Today, the Trump administration published their full budget request for fiscal year 2018. The budget is basically par-for-the-course with recent Republican budgets— doubling down on the austerity policies that have been harming American households for about a decade. But besides containing cruel cuts and deeply-dodgy economic assumptions, this proposal should also dispel any last remaining hope that fiscal policy under the Trump administration would boost, rather than drag, on growth and jobs. Were this proposal enacted, it would put a large and rapidly growing drag on economic growth going forward. All else equal, job-losses stemming from this budget’s spending cuts would total 177,000 in 2018, 357,000 in 2019, and 1.4 million in 2020. While it gets increasingly hard to estimate precise numbers further into the future, the fiscal drag just increases dramatically after 2020.
The economic intuition for why the Trump budget’s cuts would hinder growth is simply that they would reduce growth in economy-wide spending, or aggregate demand. It is always possible that the spending slowdown caused by the Trump budget could be neutralized by spending increases in other parts of the economy. Before the onset of the Great Recession, it was thought that this spending increase could be reliably engineered by the Federal Reserve lowering short-term interest rates. Since the Great Recession, however, the economy saw seven years of historically slow recovery even while the Fed held short-term rates at zero (and undertook other measures to boost growth). The reason for this slow growth despite expansionary monetary policy is clearly historically austere public spending.

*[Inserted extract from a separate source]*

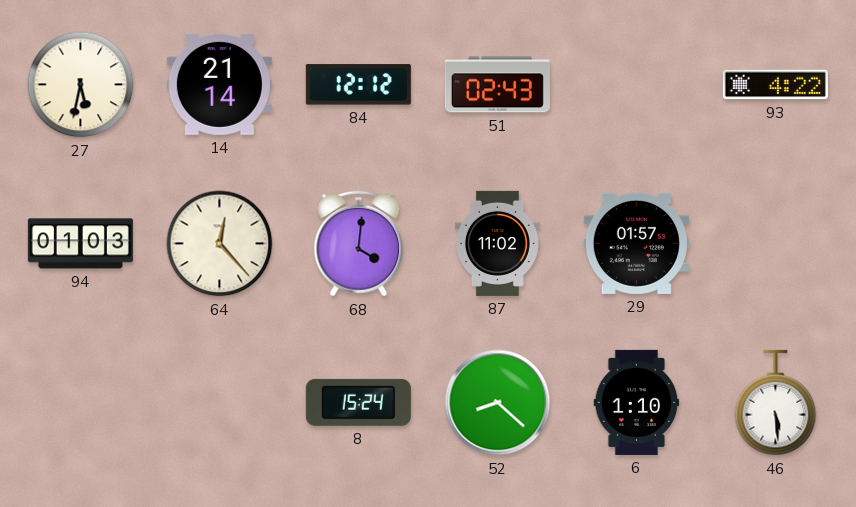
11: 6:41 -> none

This should make clear that while the Fed certainly has the ability to curtail growth by raising interest rates, their ability to offset a negative fiscal shock by lowering rates seems severely constrained. Given that a monetary policy response should not be relied on to neutralize the negative fiscal shock of the Trump budget and the AHCA, we think these estimated job-losses should certainly inform the debate. Further, the federal funds rate (the rate the Fed lowers to offset negative demand shocks) sits at just about 1 percent today, meaning the Fed simply doesn’t have much room to boost the economy in response to contractionary fiscal policy that begins next fiscal year and then ramps up. For reference, in the past five recessions, the peak-to-trough change in the federal funds rate as the Fed aimed to stop the contraction and spur recovery was over 3.5 percent.
To measure the fiscal drag that would result in the short-run from the Trump administration’s budget, we compare its spending to the CBO’s January baseline over fiscal years 2018 and 2019. While the Trump administration would boost discretionary defense spending by about $100 billion, this is more than offset by the combination of $73 billion in nondefense discretionary cuts and $78 billion in mandatory spending cuts over the period. Combined, this is a decrease of $51 billion in spending over fiscal years 2018 and 2019.
A full account of the effects on GDP and jobs from Trump fiscal policy overall would include the effects from revenue changes intended by the administration. However, the administration has chosen to assume that a tax cut which Tax Policy Center estimated would cost about $6 trillion will somehow be revenue-neutral and that economic growth will quickly ramp up to 3 percent. This renders their revenue numbers basically useless. Even budget direct Mick Mulvaney has admitted that these assumptions are more a sign of administration laziness in not wanting to include more materials with their budget release than of any intellectual inquiry.
So until more-reasonable numbers on revenue changes are provided, we will just focus on the fiscal drag provided by its spending cuts. All else equal, we estimate that these cuts would decrease GDP by 0.1 percent and slow job growth by 177,000 jobs in fiscal year 2018, decrease GDP by 0.2 percent and slow job growth by 357,000 in 2019, and decrease GDP by 1 percent and slow job-growth by 1.4 million in 2020. Even in these later years, the Fed would still be hard-pressed to provide monetary stimulus anywhere near large enough to offset the fiscal drag.
Beyond fiscal year 2020, forecasting the room available to the Fed to offset fiscal cuts becomes hugely uncertain. But at the same time, in terms of fiscal drag the years after 2019 are when the Trump budget is at its worst. To get a sense of the magnitude, consider the spending cuts in fiscal year 2027 (the last year estimated). The Trump budget proposal would cut nondefense discretionary by about $304 billion, cut mandatory spending by about $386 billion, and cut defense spending by about $19 billion. Altogether this is a cut of $709 billion, or about 2.5 percent of fiscal year 2027 GDP. We can’t estimate the effects this would have on GDP or jobs that far in the future, but this is clearly a mammoth fiscal drag, so we certainly better hope that other parts of the economy are firing well then.
And the policies in the budget make it clear that the fiscal drag would only get worse after 2027. Policymakers would need to think hard about how to mitigate the immense drag that would be created by the Trump budget proposal far into the future. Far from unleashing 3 percent growth, this budget is a disaster waiting to happen for growth.